> **What to work on**: Word for word and without images, transcribe all of the records.

> **Data**:

== Segment start ==

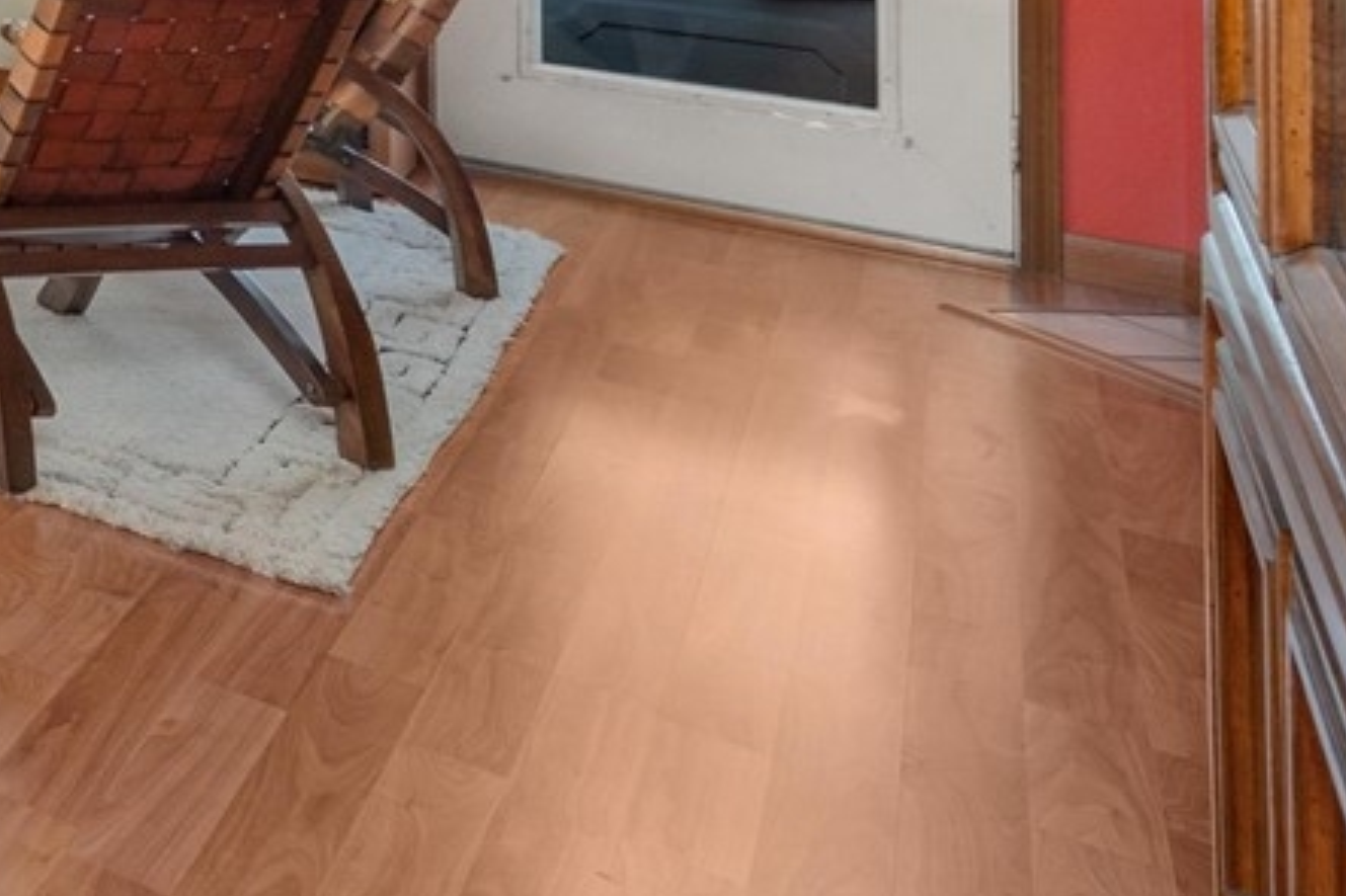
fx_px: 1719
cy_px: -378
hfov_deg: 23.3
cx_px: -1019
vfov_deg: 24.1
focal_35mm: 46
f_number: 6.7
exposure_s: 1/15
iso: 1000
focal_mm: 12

== Segment end ==

> **Task result**:
fx_px: 1719
cy_px: -378
hfov_deg: 23.3
cx_px: -1019
vfov_deg: 24.1
focal_35mm: 46
f_number: 6.7
exposure_s: 1/15
iso: 1000
focal_mm: 12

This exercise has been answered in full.